Infection Control Precautions
It is important to keep in mind that all of the current strategies for dealing with 2019-nCoV, including the current infection control precautions, are to try and prevent it becoming established in the population like influenza.
Human-to-human transmission of 2019-nCoV can occur, and has been demonstrated in this outbreak. By far the most important method of spread is respiratory droplets so hand hygiene is critical. This was the same for SARS and MERSCoV where the main factor related to the spread of infection in hospitals was how close did you get to the patient, i.e. were you in an area where respiratory droplets would land (within 2 metres) and therefore be contaminated by the patient?

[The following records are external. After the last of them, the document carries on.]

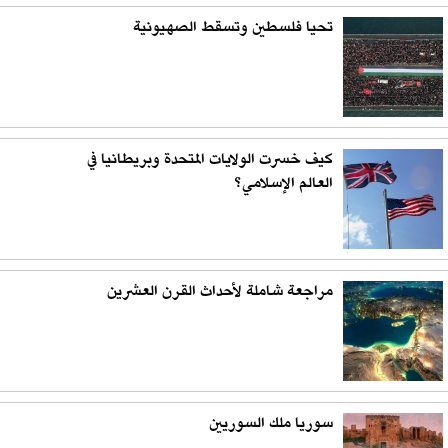
تحيا فلسطين وتسقط الصهيونية
كيف خسرت الولايات المتحدة وبريطانيا في
العالم الإسلامي؟
مراجعة شاملة لأحداث القرن العشرين
سوريا ملك السوريين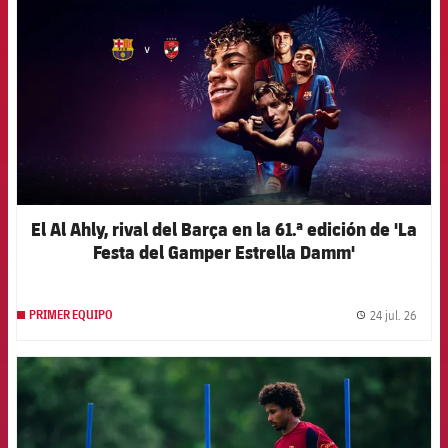
El Al Ahly, rival del Barça en la 61.ª edición de 'La
Festa del Gamper Estrella Damm'
24 jul. 26
PRIMER EQUIPO
label.
FCB Barcelona badge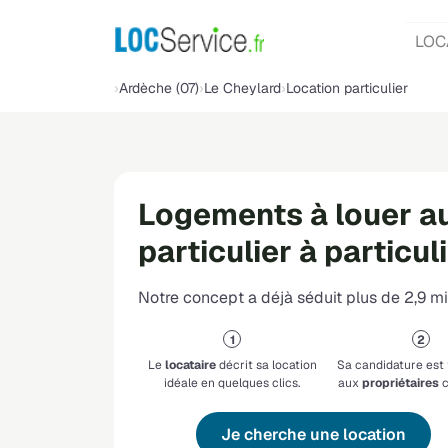
LOC
Ardèche (07)
Le Cheylard
Location particulier
Logements à louer a
particulier à particul
Notre concept a déjà séduit plus de 2,9 mil
Le
locataire
décrit sa location
Sa candidature est
idéale en quelques clics.
aux
propriétaires
c
Je cherche une location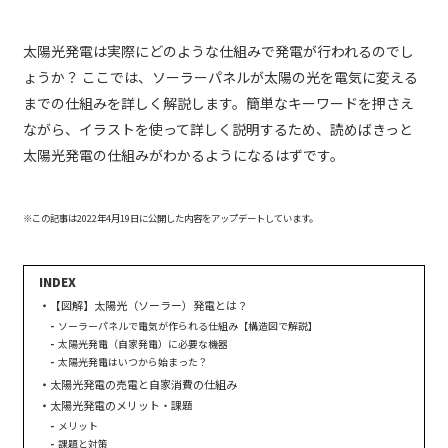
太陽光発電は実際にどのような仕組みで発電が行われるのでし
ょうか？ ここでは、ソーラーパネルが太陽の光を電気に変える
までの仕組みを詳しく解説します。簡単なキーワードを押さえ
ながら、イラストを使って詳しく説明するため、読めばきっと
太陽光発電の仕組みがわかるようになるはずです。
※この記事は2022年4月19日に公開した内容をアップデートしています。
【図解】太陽光（ソーラー）発電とは？
ソーラーパネルで電気が作られる仕組み【構造図で解説】
太陽光発電（自家発電）に必要な機器
太陽光発電はいつから始まった？
太陽光発電の売電と自家消費の仕組み
太陽光発電のメリット・課題
メリット
課題と対策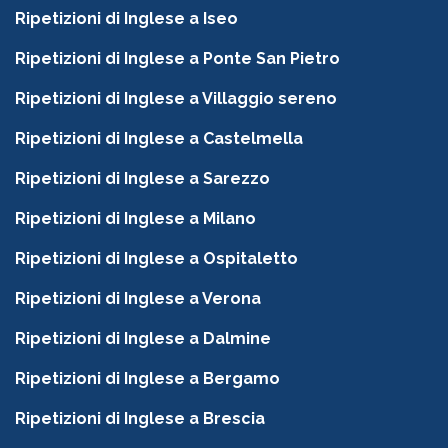
Ripetizioni di Inglese a Iseo
Ripetizioni di Inglese a Ponte San Pietro
Ripetizioni di Inglese a Villaggio sereno
Ripetizioni di Inglese a Castelmella
Ripetizioni di Inglese a Sarezzo
Ripetizioni di Inglese a Milano
Ripetizioni di Inglese a Ospitaletto
Ripetizioni di Inglese a Verona
Ripetizioni di Inglese a Dalmine
Ripetizioni di Inglese a Bergamo
Ripetizioni di Inglese a Brescia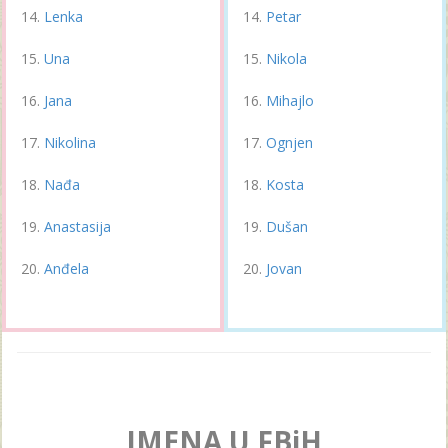
Lenka
Petar
Una
Nikola
Jana
Mihajlo
Nikolina
Ognjen
Nađa
Kosta
Anastasija
Dušan
Anđela
Jovan
IMENA U FBiH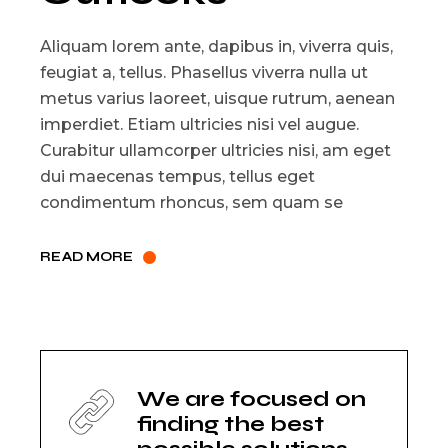
Aliquam lorem ante, dapibus in, viverra quis,
feugiat a, tellus. Phasellus viverra nulla ut
metus varius laoreet, uisque rutrum, aenean
imperdiet. Etiam ultricies nisi vel augue.
Curabitur ullamcorper ultricies nisi, am eget
dui maecenas tempus, tellus eget
condimentum rhoncus, sem quam se
READ MORE
We are focused on
finding the best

All travellers from Hubei Province are expected to self-isolate themselves within their own homes for 14 days whether they have symptoms or not; travellers from other areas of mainland China should isolate themselves if symptomatic. If they develop any of the symptoms of 2019-nCoV infection they should ring NHS 111 for advice rather than attend their GP practice or local hospital. NHS 111 will arrange for the patient to be assessed in the appropriate setting. A symptomatic patient attending a healthcare setting unannounced will put other people at risk of infection.
Infection control within the home - all exposed and symptomatic patients should “catch it, bin it, kill it” using tissues when coughing or sneezing. The virus is likely to only survive about 15 minutes on a tissue, like other respiratory viruses. Then the person should wash their hands with soap and water.

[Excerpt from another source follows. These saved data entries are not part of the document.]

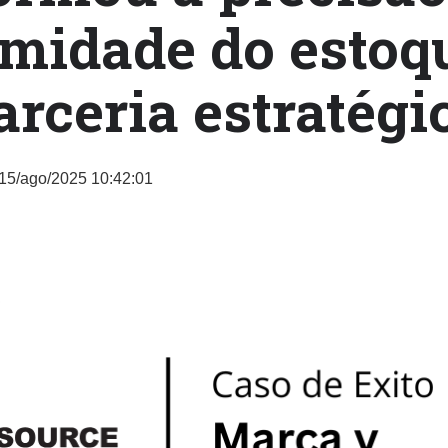
midade do estoq
rceria estratégic
15/ago/2025 10:42:01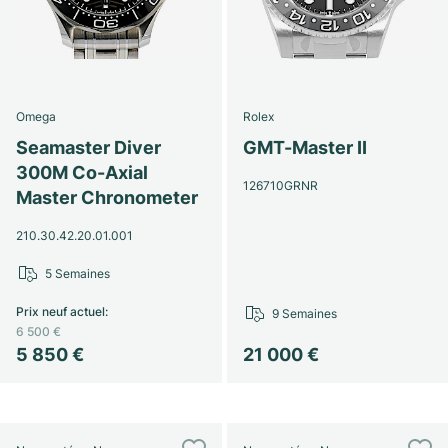
Omega
Rolex
Seamaster Diver
GMT-Master II
300M Co-Axial
126710GRNR
Master Chronometer
210.30.42.20.01.001
5 Semaines
Prix neuf actuel
:
9 Semaines
6 500 €
5 850 €
21 000 €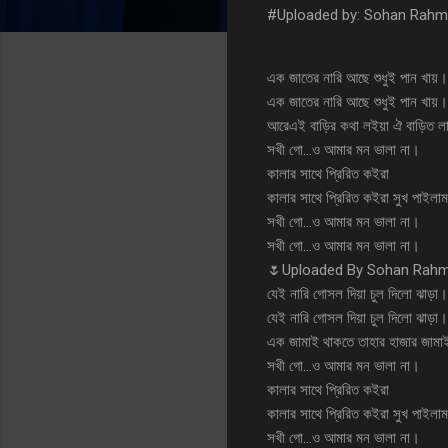
#Uploaded by: Sohan Rah
এক জাতের নারি আছে শুধুই পান খায়।
এক জাতের নারি আছে শুধুই পান খায়।
আরেএই বাড়ির কথা লইয়া ঐ বাড়িত লা
সখী গো…ও আমার মন ভালা না।
কালার সাথে প্রিরিত কইরা
কালার সাথে প্রিরিত কইরা সুখ পাইলাম
সখী গো…ও আমার মন ভালা না।
সখী গো…ও আমার মন ভালা না।
🌷Uploaded By Sohan Rah
যেই নারি গোসল দিয়া চুল দিলো ঝাড়া।
যেই নারি গোসল দিয়া চুল দিলো ঝাড়া।
এক জামাই থাকতে তাহার হাজার জামাই
সখী গো…ও আমার মন ভালা না।
কালার সাথে প্রিরিত কইরা
কালার সাথে প্রিরিত কইরা সুখ পাইলাম
সখী গো…ও আমার মন ভালা না।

A summary of the infection control requirements in hospital is in the table, for more details see the current guidance from the Department of Health.
With soap and water or alcohol hand gel
FFP3 face protection including eye protection, long-sleeved fluid repellent gown and gloves at all times
Remove ALL PPE in anteroom or before leaving room if anteroom not available
Use “buddy” system with extra staff observing correct use of PPE
Side room (negative pressured if available otherwise neutral pressure) with anteroom if available and own toilet facility
Door to be kept closed
Keep exposed staff to a minimum
Record all staff in contact with patient
Keep visitors to a minimum
Offer visitors PPE training and use if wanted
Deep cleaning of the clinical area (including anteroom) daily and after patient is discharged using 1,000 ppm chlorine
If aerosol generating procedures performed allow 20 minutes for particles to settle then decontaminate as above
If patients require investigations in other departments, inform those departments of patient’s condition in advance
Where possible carry out all investigations in the patients side room
During transport patient should wear a surgical face mask if they can tolerate it, all transfer staff should wear full PPE and maintain a 2 metre PPE protection zone around the patient and their equipment
Patient should be last on a list and deep cleaning commence after patient’s departure
So rather than go back to bed and hide under the duvet I think I’m just going to stop watching the news and only read the bulletins from WHO or Public Health England to get my outbreak information from now on… although perhaps I should have stayed on holiday for a few weeks longer until all of this settled down… now there’s an idea!
In other news today, a Briton has claimed the Guinness World Record for the largest onion bhaji ever made; the media headline is likely to be something like “Panic as National mango chutney shortage after over production of a gargantuan Indian side dish!”